* **PROBLEM TO SOLVE**
Lines from the listing below that contain the string "feet" are to be reported.

* **DATA**

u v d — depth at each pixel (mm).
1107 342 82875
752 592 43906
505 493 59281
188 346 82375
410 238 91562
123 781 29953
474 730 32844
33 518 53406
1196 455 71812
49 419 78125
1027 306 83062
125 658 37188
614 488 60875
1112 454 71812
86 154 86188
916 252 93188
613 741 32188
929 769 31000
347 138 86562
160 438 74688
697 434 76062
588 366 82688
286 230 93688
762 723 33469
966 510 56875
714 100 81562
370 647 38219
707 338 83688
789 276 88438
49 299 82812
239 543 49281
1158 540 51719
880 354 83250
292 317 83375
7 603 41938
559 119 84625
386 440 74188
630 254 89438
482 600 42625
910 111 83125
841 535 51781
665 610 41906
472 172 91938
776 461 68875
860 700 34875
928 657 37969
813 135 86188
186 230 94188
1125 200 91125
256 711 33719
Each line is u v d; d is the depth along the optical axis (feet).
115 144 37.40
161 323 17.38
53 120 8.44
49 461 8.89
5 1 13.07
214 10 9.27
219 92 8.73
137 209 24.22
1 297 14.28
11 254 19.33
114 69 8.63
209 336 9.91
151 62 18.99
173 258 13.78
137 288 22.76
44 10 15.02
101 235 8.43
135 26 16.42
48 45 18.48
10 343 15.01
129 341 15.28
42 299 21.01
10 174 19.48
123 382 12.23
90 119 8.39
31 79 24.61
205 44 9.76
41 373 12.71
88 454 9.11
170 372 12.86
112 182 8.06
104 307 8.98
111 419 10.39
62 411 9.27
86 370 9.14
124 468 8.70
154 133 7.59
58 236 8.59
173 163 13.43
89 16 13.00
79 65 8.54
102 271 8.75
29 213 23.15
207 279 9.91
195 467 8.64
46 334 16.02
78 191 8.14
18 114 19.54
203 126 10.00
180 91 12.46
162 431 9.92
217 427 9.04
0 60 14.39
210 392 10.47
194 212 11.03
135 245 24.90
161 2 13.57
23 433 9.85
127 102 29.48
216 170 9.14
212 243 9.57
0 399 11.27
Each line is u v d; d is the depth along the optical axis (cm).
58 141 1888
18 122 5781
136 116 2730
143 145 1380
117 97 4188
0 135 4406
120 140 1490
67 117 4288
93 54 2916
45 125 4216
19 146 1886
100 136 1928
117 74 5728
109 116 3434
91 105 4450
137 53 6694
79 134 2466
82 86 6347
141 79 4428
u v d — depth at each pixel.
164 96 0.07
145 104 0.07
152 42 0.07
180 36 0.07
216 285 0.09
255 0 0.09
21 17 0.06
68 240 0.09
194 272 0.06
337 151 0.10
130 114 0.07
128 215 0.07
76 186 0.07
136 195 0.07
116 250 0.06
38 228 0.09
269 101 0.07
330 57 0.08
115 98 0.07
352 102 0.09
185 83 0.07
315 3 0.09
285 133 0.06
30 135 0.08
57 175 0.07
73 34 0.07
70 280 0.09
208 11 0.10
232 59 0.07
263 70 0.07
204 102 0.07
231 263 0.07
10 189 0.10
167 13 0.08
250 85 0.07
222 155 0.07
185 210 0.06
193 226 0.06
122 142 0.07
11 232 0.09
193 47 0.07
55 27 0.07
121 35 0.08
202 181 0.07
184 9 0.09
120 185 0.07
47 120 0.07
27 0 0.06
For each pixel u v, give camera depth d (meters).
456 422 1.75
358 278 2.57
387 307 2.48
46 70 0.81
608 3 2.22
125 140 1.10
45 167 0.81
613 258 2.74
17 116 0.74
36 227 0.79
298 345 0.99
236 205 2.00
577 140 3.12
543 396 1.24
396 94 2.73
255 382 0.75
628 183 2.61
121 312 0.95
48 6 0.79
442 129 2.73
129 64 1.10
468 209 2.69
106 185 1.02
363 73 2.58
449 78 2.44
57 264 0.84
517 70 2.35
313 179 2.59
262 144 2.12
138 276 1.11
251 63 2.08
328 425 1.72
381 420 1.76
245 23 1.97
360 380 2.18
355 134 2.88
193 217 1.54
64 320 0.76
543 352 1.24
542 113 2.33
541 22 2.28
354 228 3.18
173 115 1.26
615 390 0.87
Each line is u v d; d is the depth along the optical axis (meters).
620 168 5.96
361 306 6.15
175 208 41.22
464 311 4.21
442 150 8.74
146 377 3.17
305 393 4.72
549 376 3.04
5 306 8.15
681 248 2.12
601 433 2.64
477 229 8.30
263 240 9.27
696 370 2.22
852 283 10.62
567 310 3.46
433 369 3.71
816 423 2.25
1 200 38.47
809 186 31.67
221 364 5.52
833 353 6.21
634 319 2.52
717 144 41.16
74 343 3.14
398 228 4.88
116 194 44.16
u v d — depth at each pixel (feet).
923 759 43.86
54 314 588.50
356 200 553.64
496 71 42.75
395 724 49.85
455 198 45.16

* **SOLUTION TO THIS PROBLEM**
Each line is u v d; d is the depth along the optical axis (feet).
u v d — depth at each pixel (feet).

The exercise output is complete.